== Apply what you read ==
• a. In the passage on parenting teenagers below, what do consistent boundaries provide?
• b. From the passage on parenting teenagers below, copy word for word the section that begins at the words "11. Encourage Peer" and stops after "valuable social support.".
• c. The passage on parenting teenagers below gives examples of small moments that remind parents their children still need them. List each of these moments.

== Passage for review ==
= = =

And yet, there are those small moments that remind you that they still need you, even if just a little. It could be a random hug, an unexpected conversation about something personal, or even the quiet acknowledgment of your presence. These moments are fleeting, but they are precious, and they remind you that no matter how much they grow, they will always need you in some way.
The hardest part of all is realizing that the person they’re becoming is no longer entirely defined by you. They are carving out their own path, developing their own identity, and that’s a beautiful thing. But as a parent, it feels like a little piece of your world is slowly slipping away.
So, what do you do when the conversations get shorter and less frequent? You give them space. You let them grow. You remember that this is all a part of life. But you also hold onto the moments you do have, and cherish them for what they are.
Here are some strategies to handle this phase constructively:
1. Maintain Open Communication: Keep lines of communication open without being intrusive. Let your teen know you're available to talk whenever they're ready.
2. Respect Their Independence: Allow your teen to have their own space and make their own decisions. Support their growing independence while still providing guidance.
3. Be a Good Listener: When your teen does open up, listen actively and empathetically. Avoid jumping to conclusions or offering unsolicited advice immediately.
4. Set Clear Boundaries: While giving them space, ensure that rules and expectations are clear. Consistent boundaries provide a sense of security.
5. Encourage Shared Activities: Find common interests or activities that you both enjoy and use these moments to strengthen your bond.
6. Show Trust and Support: Demonstrate trust in their ability to make decisions and offer support for their interests and goals.
7. Be Patient: Understand that this phase is a normal part of development. Your teen is working on establishing their own identity, which can involve pulling away.
8. Model Positive Behaviour: Show healthy ways to handle stress and conflicts. Your behavior sets an example for how they might navigate their own relationships.
9. Address Conflicts Calmly: If conflicts arise, try to resolve them calmly and respectfully. Avoid escalating situations with anger or frustration.
10. Seek Professional Help if Needed: If you notice significant changes in your teen’s behavior or mental health, consider seeking advice from a counselor or therapist.
11. Encourage Peer Relationships: Support their friendships and social activities, which are important for their development and can also provide valuable social support.
12. Show Unconditional Love: Reinforce that your love and support are constant, even if they seem distant or independent.

They’re still your kids, even if the dynamics are changing. And when they come back to you—whether with a funny story, a problem they need advice on, or just a quick chat to check in—you’ll realize that the connection was never truly lost.
Navigating this period requires a balance of respect, patience, and understanding. By fostering a supportive and trusting relationship, you can help your teen through this transitional phase while maintaining a strong connection. It’s a bittersweet journey, but it’s part of the beautiful, heartbreaking, and ultimately rewarding process of being a parent. The conversations may fade, but the love remains, quietly enduring through all the stages of their lives. Just as a moon waxes and wanes, it is no less present...you just have to have the patience until it presents itself again.
In the meantime, consider embracing the change. Don't let rigidity trap you. Discover new interests or hobbies, reconnect with friends and purpose, rediscover pockets of time that were previously held for hands on parenting. Be gentle with yourself.

= = =

== Material supplied ==
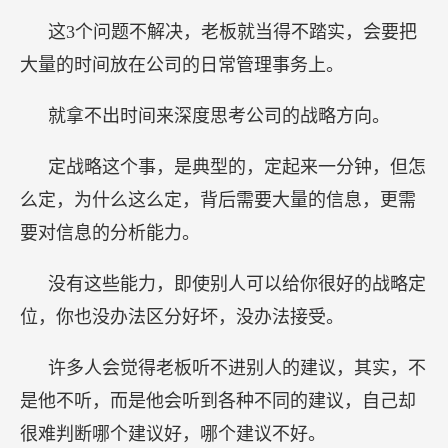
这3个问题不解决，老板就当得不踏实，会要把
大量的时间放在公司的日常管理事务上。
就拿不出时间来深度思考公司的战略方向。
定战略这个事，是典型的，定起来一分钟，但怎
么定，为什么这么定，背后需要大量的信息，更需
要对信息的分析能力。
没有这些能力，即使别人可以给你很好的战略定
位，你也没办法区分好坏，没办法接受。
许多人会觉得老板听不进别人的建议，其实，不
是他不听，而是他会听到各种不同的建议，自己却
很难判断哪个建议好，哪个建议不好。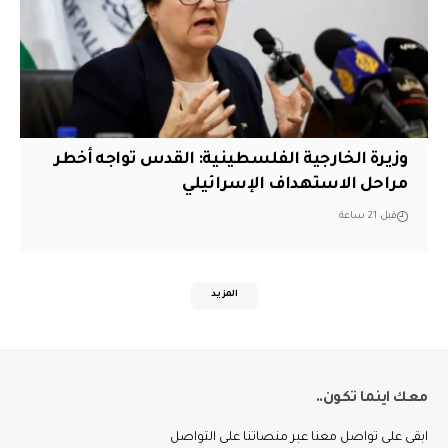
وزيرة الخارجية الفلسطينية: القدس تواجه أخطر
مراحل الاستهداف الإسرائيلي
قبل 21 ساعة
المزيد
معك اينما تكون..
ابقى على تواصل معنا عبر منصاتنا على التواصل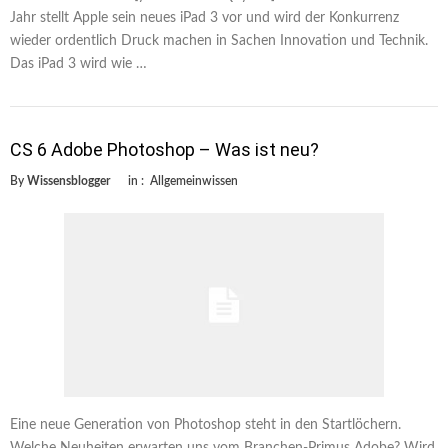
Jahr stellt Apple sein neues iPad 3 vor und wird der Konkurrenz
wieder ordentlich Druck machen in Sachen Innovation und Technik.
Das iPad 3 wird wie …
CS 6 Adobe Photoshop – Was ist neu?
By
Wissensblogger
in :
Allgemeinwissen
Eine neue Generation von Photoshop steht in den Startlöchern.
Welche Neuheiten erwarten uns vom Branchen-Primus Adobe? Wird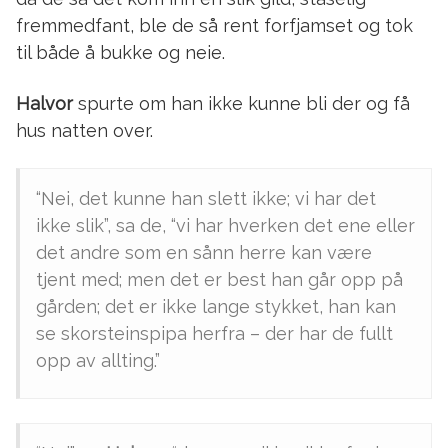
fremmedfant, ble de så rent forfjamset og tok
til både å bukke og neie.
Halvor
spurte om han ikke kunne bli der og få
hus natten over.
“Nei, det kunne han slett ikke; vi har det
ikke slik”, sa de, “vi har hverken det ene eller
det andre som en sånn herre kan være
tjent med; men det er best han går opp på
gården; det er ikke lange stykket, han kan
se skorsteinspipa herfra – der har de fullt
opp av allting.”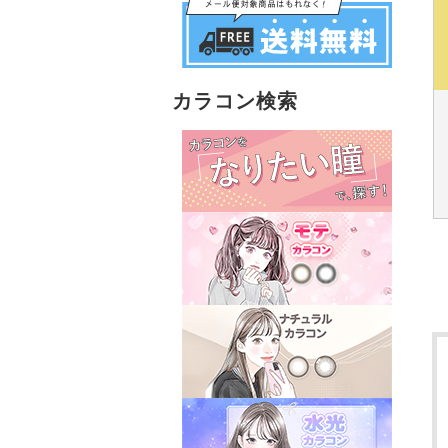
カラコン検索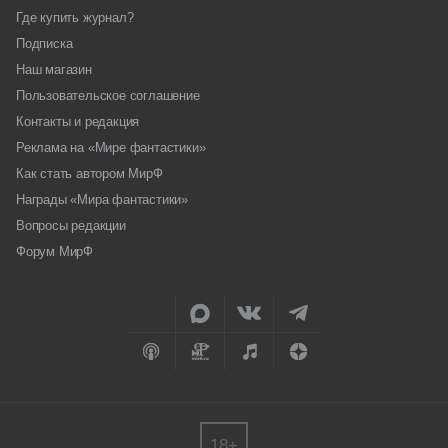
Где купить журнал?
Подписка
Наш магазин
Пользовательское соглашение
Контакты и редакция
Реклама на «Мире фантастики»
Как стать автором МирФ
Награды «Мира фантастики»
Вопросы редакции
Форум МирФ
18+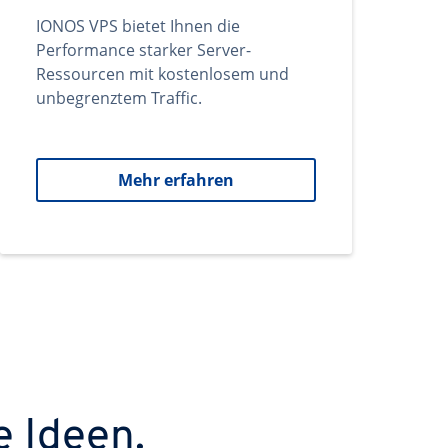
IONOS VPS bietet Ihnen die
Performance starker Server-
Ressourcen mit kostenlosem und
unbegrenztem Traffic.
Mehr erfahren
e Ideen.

= = =

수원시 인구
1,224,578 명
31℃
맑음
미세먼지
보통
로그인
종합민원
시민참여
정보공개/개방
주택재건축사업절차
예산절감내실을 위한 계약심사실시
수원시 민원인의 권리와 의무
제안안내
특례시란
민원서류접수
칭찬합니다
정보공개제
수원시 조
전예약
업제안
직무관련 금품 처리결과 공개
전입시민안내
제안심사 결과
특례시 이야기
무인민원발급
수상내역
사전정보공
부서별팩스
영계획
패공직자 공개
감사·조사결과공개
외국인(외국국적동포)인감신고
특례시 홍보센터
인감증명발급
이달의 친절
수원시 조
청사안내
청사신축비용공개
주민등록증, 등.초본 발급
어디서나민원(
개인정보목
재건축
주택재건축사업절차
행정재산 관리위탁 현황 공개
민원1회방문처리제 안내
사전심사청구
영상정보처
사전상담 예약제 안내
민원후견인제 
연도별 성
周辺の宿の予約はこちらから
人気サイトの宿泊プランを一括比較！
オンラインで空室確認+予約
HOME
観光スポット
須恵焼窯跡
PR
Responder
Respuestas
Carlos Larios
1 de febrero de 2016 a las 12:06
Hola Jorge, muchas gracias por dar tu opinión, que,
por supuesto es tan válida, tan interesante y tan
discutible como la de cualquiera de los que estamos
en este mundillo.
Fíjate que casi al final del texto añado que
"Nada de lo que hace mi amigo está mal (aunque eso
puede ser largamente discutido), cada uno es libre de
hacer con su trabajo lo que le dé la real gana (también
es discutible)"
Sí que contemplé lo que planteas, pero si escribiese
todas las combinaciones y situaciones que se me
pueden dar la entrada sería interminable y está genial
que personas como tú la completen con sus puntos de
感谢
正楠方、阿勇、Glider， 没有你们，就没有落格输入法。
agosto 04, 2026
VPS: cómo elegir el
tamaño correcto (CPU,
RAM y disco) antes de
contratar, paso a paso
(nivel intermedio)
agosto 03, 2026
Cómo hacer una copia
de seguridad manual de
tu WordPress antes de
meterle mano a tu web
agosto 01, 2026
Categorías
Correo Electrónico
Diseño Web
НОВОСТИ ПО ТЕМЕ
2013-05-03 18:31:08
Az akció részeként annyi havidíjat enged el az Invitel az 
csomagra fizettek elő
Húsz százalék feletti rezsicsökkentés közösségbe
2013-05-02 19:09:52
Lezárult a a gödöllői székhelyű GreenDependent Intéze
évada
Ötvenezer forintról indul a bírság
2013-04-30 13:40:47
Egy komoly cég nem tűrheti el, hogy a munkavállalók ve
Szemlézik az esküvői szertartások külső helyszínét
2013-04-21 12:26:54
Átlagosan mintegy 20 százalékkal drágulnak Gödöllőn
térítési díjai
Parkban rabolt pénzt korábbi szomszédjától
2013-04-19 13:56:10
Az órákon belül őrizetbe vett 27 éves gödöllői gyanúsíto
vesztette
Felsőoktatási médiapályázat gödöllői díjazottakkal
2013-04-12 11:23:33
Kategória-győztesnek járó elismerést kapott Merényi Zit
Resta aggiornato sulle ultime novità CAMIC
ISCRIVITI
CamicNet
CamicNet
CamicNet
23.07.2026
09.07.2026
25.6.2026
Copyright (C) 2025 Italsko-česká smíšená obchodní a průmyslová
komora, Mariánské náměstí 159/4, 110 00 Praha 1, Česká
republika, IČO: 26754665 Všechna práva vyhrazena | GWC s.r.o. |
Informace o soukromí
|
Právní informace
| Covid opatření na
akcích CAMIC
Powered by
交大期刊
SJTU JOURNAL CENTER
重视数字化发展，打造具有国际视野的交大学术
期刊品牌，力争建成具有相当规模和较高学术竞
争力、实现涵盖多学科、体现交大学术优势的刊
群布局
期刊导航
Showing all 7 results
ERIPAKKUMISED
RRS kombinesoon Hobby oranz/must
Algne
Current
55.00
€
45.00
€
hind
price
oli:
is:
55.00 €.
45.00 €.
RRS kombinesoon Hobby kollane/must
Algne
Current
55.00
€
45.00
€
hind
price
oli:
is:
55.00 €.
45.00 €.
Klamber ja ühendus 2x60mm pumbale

= = =

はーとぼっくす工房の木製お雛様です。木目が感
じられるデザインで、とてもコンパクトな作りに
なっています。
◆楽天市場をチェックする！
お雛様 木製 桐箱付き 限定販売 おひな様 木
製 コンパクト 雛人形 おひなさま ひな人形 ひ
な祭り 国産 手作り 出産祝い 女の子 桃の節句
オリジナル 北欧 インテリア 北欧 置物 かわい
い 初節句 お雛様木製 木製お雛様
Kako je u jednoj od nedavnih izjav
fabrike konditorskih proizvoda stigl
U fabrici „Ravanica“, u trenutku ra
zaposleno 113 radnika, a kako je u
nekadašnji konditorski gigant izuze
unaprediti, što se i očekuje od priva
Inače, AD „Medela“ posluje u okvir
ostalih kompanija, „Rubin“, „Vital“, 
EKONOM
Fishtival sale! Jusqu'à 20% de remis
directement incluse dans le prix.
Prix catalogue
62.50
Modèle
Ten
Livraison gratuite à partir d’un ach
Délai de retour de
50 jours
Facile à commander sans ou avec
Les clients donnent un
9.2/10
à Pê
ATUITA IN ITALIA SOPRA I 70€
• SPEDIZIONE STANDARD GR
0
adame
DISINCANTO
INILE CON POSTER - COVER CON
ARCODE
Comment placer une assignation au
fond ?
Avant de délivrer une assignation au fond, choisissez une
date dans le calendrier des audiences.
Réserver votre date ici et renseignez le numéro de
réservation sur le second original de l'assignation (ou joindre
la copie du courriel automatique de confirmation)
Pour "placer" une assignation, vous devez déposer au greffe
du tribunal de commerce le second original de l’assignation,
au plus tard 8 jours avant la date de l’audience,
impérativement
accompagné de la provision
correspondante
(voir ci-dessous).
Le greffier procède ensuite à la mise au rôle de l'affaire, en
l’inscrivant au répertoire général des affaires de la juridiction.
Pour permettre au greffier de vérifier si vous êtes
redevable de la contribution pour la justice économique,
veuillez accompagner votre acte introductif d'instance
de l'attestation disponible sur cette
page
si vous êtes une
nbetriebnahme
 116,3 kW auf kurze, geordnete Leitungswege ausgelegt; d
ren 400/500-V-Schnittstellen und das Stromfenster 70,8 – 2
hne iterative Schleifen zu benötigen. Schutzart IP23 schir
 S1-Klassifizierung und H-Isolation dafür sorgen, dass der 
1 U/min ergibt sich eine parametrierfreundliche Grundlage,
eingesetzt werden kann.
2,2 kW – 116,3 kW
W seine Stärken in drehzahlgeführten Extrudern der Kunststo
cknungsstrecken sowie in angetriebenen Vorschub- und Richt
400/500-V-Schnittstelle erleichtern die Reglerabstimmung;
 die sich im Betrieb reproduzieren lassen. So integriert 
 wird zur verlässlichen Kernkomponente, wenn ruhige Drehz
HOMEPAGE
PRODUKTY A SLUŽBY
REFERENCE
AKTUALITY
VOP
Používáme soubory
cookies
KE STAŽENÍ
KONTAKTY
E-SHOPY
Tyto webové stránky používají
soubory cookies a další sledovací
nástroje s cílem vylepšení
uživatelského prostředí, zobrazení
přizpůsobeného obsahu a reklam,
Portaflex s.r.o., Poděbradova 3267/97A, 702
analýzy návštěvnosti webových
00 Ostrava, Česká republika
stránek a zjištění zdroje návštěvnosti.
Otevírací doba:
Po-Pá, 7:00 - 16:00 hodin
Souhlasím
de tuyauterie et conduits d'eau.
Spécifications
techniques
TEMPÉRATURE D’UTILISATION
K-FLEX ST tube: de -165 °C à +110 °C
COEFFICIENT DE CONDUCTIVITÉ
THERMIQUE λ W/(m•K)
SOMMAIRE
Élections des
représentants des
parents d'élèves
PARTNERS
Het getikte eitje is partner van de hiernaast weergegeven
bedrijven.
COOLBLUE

= = =

== Answer section ==
• a. A sense of security.

• b.
11. Encourage Peer Relationships: Support their friendships and social activities, which are important for their development and can also provide valuable social support.

• c.
- A random hug
- An unexpected conversation about something personal
- The quiet acknowledgment of your presence